Book reviews. They, like milk, make a body glad.

Who dies? Everyone dies!

The release of Grants Pass is fast approaching, and the first reviews of the anthology as a whole are starting to be released into the wild. Did I get name-checked as being a slice of awesome from a sweet, sweet pandemic pie? Why yes. Yes, it would appear that I did.

(Me to Brooke: "Look!"
Brooke to me: "Should I be surprised that you excel at plague?")

This book is going to be so cool, and not just because it has a truly epic body count. I'm really excited about the author list, and Jennifer has been a treat to work with. Plus, I essentially hinted my way into getting an invitation ("It's about pandemics? Gosh, what a coincidence.
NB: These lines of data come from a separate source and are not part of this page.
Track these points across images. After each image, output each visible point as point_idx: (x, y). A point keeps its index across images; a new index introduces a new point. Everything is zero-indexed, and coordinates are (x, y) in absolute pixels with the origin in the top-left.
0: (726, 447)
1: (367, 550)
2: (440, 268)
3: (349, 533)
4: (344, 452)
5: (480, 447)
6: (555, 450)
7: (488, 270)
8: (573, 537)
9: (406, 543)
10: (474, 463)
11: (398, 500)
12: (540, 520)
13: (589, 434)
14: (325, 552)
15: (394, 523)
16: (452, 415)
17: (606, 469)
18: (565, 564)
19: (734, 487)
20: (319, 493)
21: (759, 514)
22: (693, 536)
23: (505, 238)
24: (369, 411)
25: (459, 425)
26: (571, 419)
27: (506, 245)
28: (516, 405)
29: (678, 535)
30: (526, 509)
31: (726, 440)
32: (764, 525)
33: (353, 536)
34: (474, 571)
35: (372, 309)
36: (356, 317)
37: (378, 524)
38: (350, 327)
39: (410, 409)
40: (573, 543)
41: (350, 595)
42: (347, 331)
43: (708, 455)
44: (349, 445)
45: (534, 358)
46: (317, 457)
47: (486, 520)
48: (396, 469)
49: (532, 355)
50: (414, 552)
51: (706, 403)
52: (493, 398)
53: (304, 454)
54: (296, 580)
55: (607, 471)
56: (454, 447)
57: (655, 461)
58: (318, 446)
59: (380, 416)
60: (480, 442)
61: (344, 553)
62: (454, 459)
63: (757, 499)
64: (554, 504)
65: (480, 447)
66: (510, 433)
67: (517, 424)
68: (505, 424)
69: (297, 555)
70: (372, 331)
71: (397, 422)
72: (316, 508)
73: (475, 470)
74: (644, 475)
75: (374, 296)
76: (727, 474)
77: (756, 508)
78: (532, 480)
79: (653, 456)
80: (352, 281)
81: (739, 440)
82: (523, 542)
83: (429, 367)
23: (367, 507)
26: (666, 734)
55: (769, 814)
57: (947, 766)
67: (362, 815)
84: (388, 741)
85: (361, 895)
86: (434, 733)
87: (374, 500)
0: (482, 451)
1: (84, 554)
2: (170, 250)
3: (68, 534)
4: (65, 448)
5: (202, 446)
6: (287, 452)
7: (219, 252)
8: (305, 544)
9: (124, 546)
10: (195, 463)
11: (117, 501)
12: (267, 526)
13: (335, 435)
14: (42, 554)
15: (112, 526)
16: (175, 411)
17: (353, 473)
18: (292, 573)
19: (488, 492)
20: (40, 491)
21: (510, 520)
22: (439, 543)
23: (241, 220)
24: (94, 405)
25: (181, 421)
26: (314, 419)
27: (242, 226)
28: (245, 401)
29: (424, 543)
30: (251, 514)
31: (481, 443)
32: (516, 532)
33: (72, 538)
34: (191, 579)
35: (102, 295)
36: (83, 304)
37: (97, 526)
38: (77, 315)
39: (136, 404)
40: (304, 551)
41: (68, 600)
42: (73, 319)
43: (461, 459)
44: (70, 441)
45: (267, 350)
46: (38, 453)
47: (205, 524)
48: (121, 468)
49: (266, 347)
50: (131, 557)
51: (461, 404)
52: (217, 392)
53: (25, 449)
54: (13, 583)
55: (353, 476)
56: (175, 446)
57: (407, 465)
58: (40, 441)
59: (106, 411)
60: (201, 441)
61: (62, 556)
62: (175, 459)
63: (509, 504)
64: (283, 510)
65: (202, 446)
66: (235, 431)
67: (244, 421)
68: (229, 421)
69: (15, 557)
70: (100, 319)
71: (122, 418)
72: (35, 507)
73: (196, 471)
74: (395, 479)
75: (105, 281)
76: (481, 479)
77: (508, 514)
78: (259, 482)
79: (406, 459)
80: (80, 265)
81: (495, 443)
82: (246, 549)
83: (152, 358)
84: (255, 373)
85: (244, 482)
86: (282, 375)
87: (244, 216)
I like pandemics..."), so it's nice to see that I won't be dragging her nice little story collection down.

Meet me in Grants Pass, if you can.

And now, to encourage you to show up, a poem.Collapse )

Detailed, thoughtful RAVENS review.

The ever-lovely talkstowolves decided to do a review of Ravens in the Library, the benefit anthology assembled for SJ "Sooj" Tucker following her sudden acquisition of several thousand dollars in unwanted medical debt. (Sometimes the medical system itself makes me ill, and then where am I?) It was a glorious idea, and a glorious reality, and it's great to see people really digging into the book enough to fully review it.

Part One of the review, in which half the stories are explored.
Part Two of the review, in which we run out of stories.
Part Three of the review, in which there is a great deal of artwork.

The sheer detail and consideration of this set of entries delights me. True critical thinking is always a joy, and even when I disagree with it, it makes me think. Well worth the price of admission.